#### Supplied material
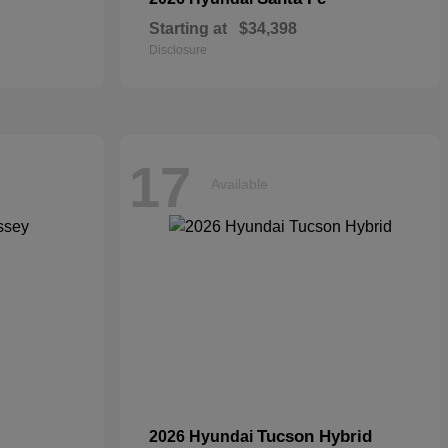
Starting at
$34,398
Disclosure
17
Available
Tucson Hybrid
2026 Hyundai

#### Task requirements
The records above need to be given again exactly. Omit the pictures.

#### Exercise result
Starting at
$34,398
Disclosure
17
Available
Tucson Hybrid
2026 Hyundai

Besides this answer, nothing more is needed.